One of the frequently encountered irrational numbers is the number $\pi $

When performing arithmetic operations with irrational numbers, the resulting result can be either a rational or an irrational number.

Let's prove this using the example of finding the product of irrational numbers. Let's find:

$\ \sqrt(6)\cdot \sqrt(6)$

$\ \sqrt(2)\cdot \sqrt(3)$

By decision

$\ \sqrt(6)\cdot \sqrt(6) = 6$

$\sqrt(2)\cdot \sqrt(3)=\sqrt(6)$

This example shows that the result can be either a rational or an irrational number.

If rational and irrational numbers are involved in arithmetic operations at the same time, then the result will be an irrational number (except, of course, multiplication by $0$).

Real numbers

The set of real numbers is a set containing the set of rational and irrational numbers.
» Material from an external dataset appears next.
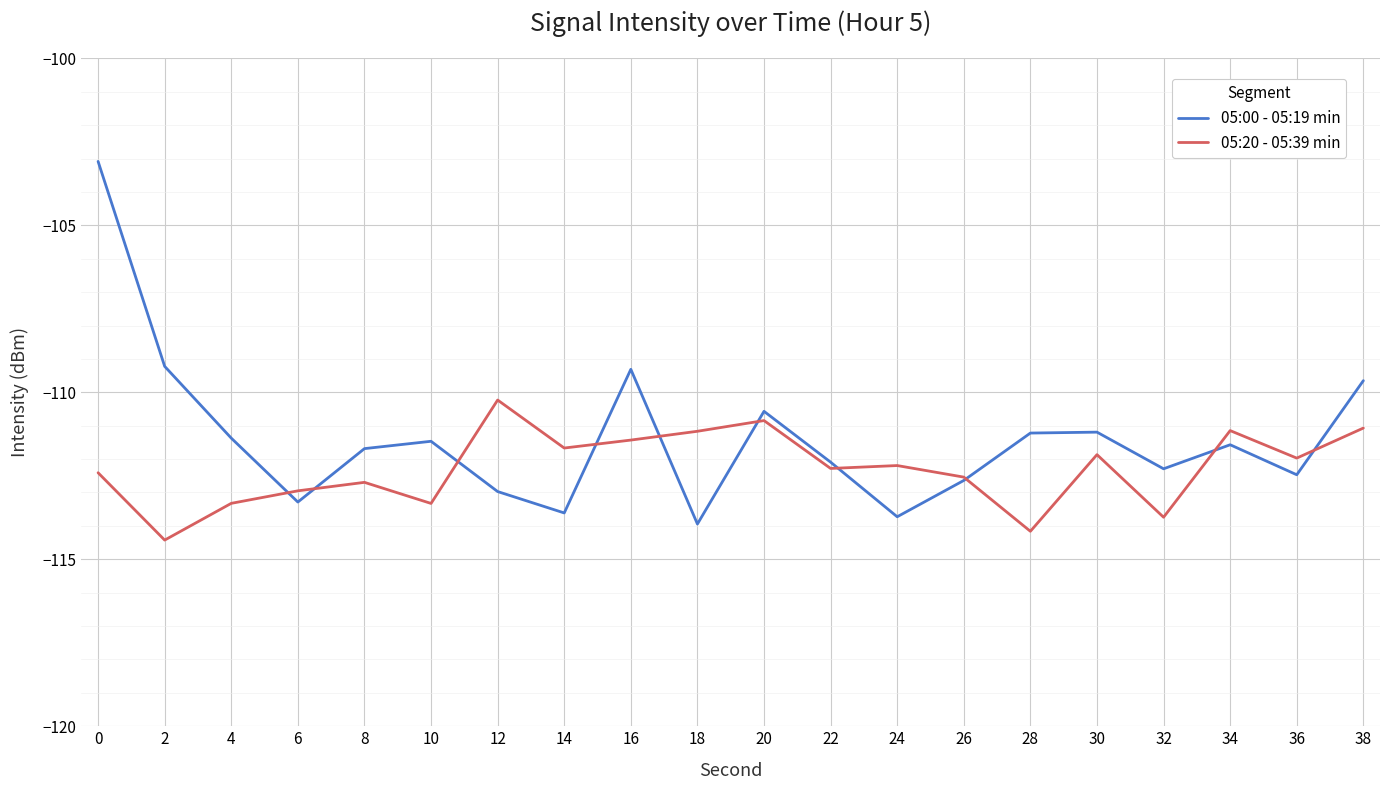

The value of 05:00 - 05:19 min at 8 is -177.5. True or false?

False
The set of real numbers is denoted by $R$. Symbolically, the set of real numbers can be denoted by $(-?;+?).$

We said earlier that an irrational number is an infinite decimal non-periodic fraction, and any rational number can be represented as a finite decimal fraction or an infinite decimal periodic fraction, so any finite and infinite decimal fraction will be a real number.

When performing algebraic operations the following rules will be followed:

When multiplying and dividing positive numbers, the resulting number will be positive
When multiplying and dividing negative numbers, the resulting number will be positive
When multiplying and dividing negative and positive numbers, the resulting number will be negative

Real numbers can also be compared with each other.